Fuck y’all for thinking I can’t do shit just because I don’t have the money to pay for higher education. I’m able and have proven I’m competent enough. I’m not taking another goddamn personality test to do an entry-level job. I’d love to go back to school and get as much as I can. But I don’t have tens of thousands of dollars for that. Or the time to focus. And I’m tired of being in debt. If I can fucking teach myself Python then I can very goddamnwell figure out a fucking Excel formula. If these folks would get their heads out their asses and give me a chance. But so be it if not. Perfectly fine whatever their perogative. Again, God is well-able to give me the job I want and need.

Fuck social media.

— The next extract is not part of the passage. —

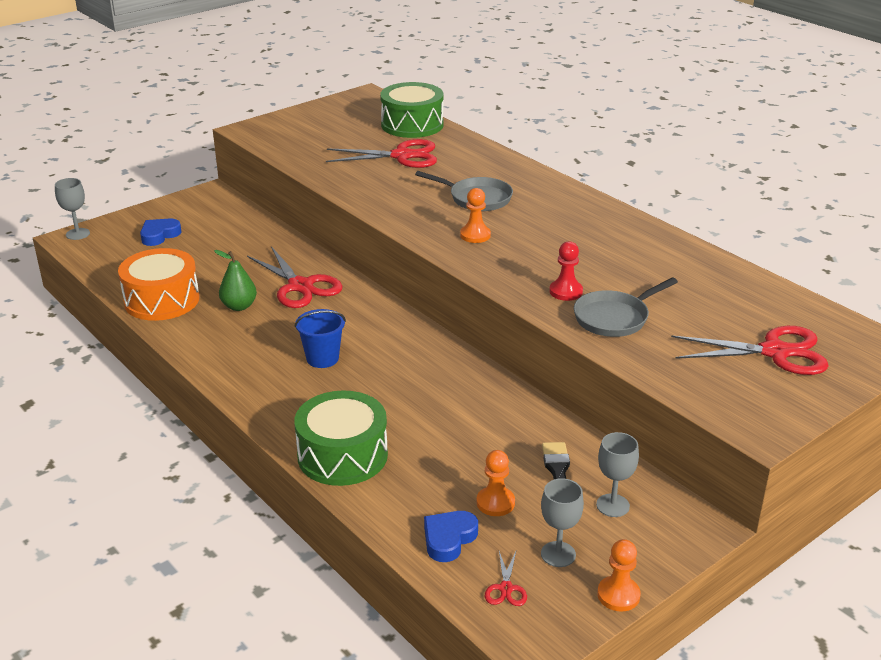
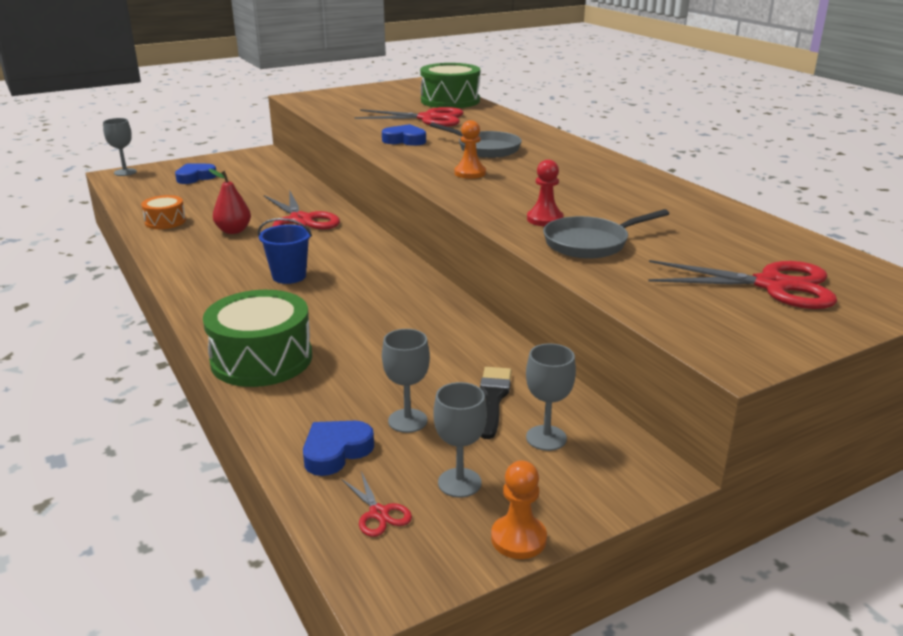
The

The Internet is dead. AI content was the nail in the coffin. Noone wants that shit. We’re farther apart than ever. I’m done participating. Or contributing. They killed radio first. Then television. And now the Internet. Never fucking learn. So damn short-sighted. Cut off their noses to spite their faces.

Same for every other company out there being so fucking evil. In seeing the people suffer. And doing nothing about it. Other than to squeeze every last drop of blood out of anyone still sticking around. Fuck that shit. I blame God if it doesn’t get better or fixed. I’m no longer delusional or taking on the responsibility to fix that. When the oppressors basically have unlimited ammunition. I give up on that.

Just to name a few.

When there is SO much more. 

I’m not even interested in writing anymore. Not until my bullshit-ass life gets fixed. I don’t have any happiness anymore to share. I see no more hope unless God steps in.

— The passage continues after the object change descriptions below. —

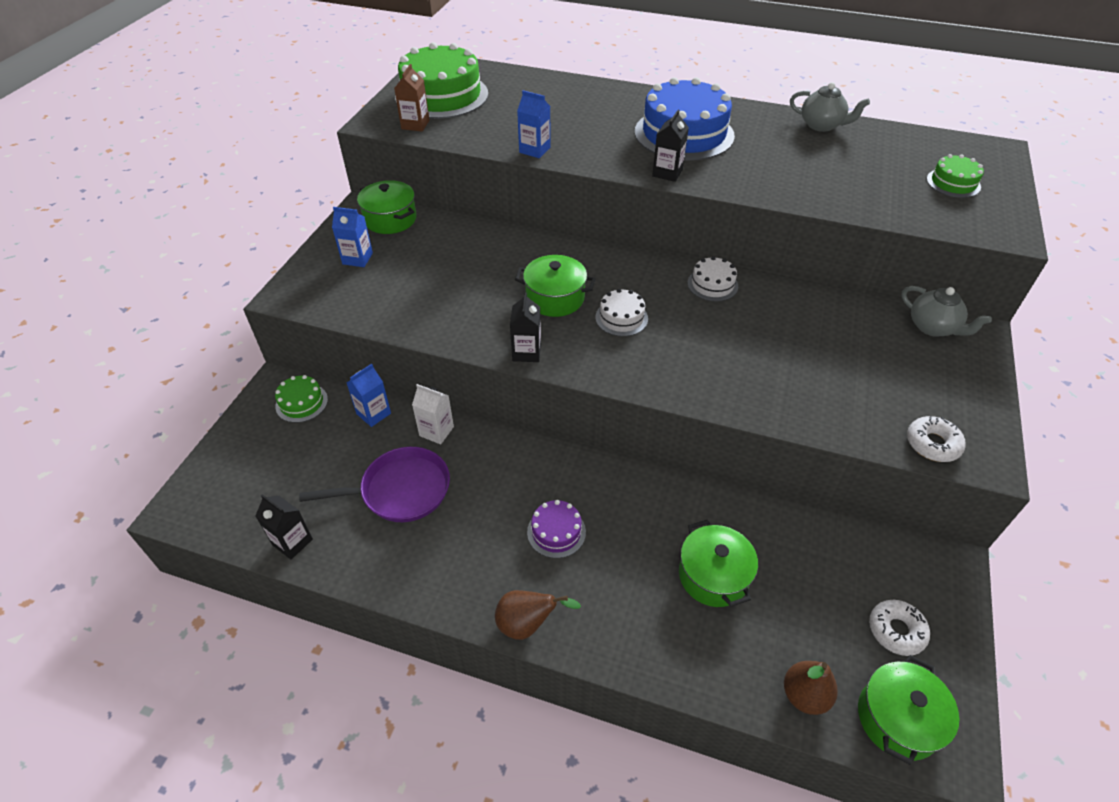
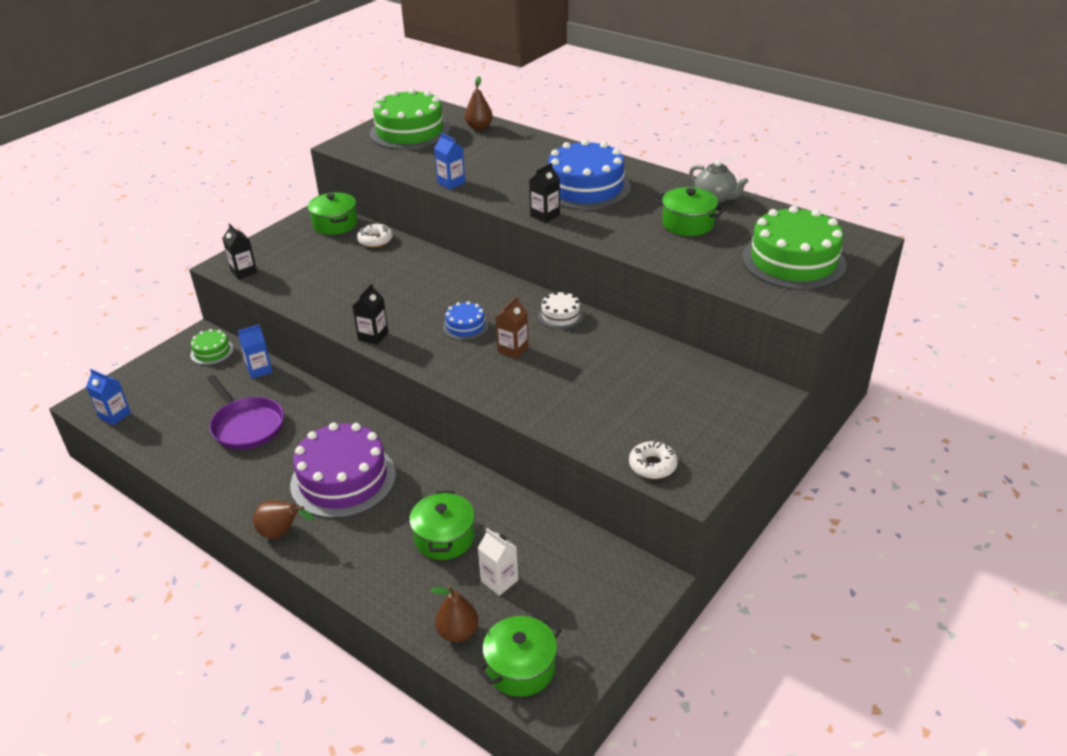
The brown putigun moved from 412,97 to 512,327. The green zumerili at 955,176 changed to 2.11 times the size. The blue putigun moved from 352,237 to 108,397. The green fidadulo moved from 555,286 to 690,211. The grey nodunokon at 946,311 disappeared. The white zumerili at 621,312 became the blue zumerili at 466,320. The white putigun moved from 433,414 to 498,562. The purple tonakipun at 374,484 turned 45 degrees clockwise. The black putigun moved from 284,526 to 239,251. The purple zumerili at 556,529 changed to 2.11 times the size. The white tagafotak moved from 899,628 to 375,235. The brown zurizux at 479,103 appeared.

And God could. That’s not a big ask. 

The only faith I have left is maybe God was waiting on us to get to this point. So we didn’t think striving was the solution. And continue wielding around that tone-deaf miserable advice to even one more that is hurting. 

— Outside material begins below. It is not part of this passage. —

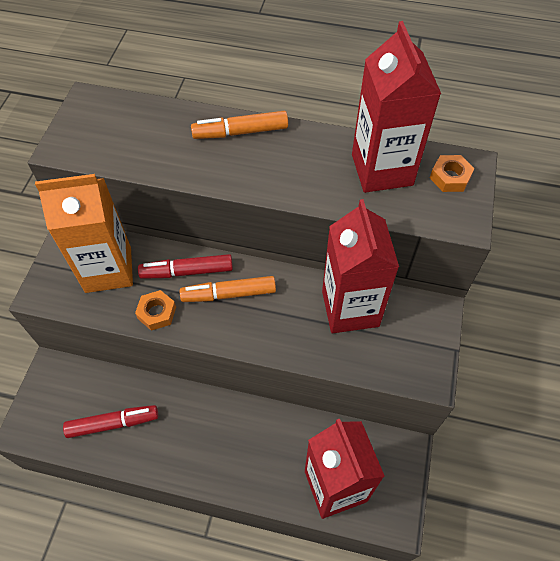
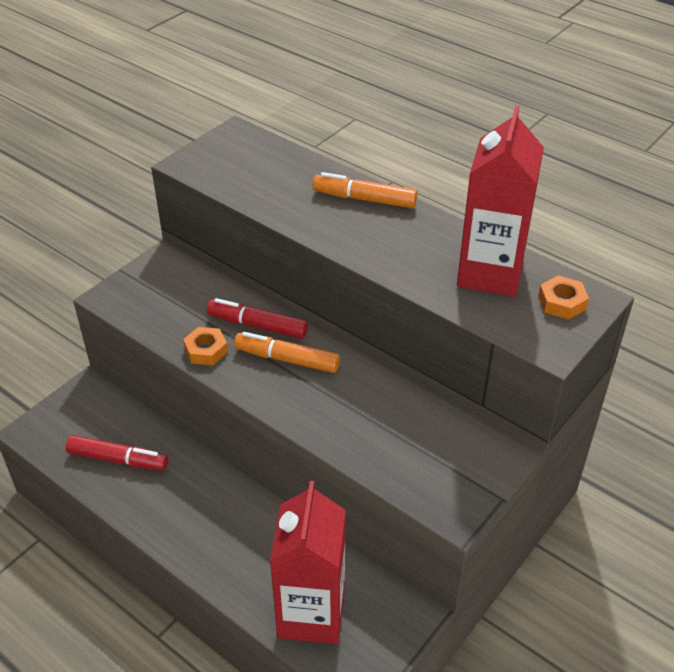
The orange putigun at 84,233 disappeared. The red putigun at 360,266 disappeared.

I’m guilty. I used to tell everyone “never give up”. With no qualifications. 

Yeah, fuck all that.

God met me where I needed healing. Stopped me dead in my tracks. Over and over. Until I finally now surrender. Years later.

I am so sorry. My apologies to everyone for my complete ignorance. I meant well. But yeah, I just hadn’t exhausted my youthful ignorant “strength” yet.

Now I have.

Took me damn long enough. 

Now it’s all on You, God. 

I need a better Life. 
I need better Love.
I need so much more.

Including a bigger and better God than the one I was selling y’all before. 

Cause this is some horrendous bullshit we’re in. 

And I need A LOT than I was previously settling for. From others. From myself. And even from God.

Until then, just giving up on anything more than food in my mouth and a warm, dry place with a shower to sleep every night. 

Everything else can go to hell. 
Until God chooses to fix all this shit.

Mark my words. This is all I have left to say until that time.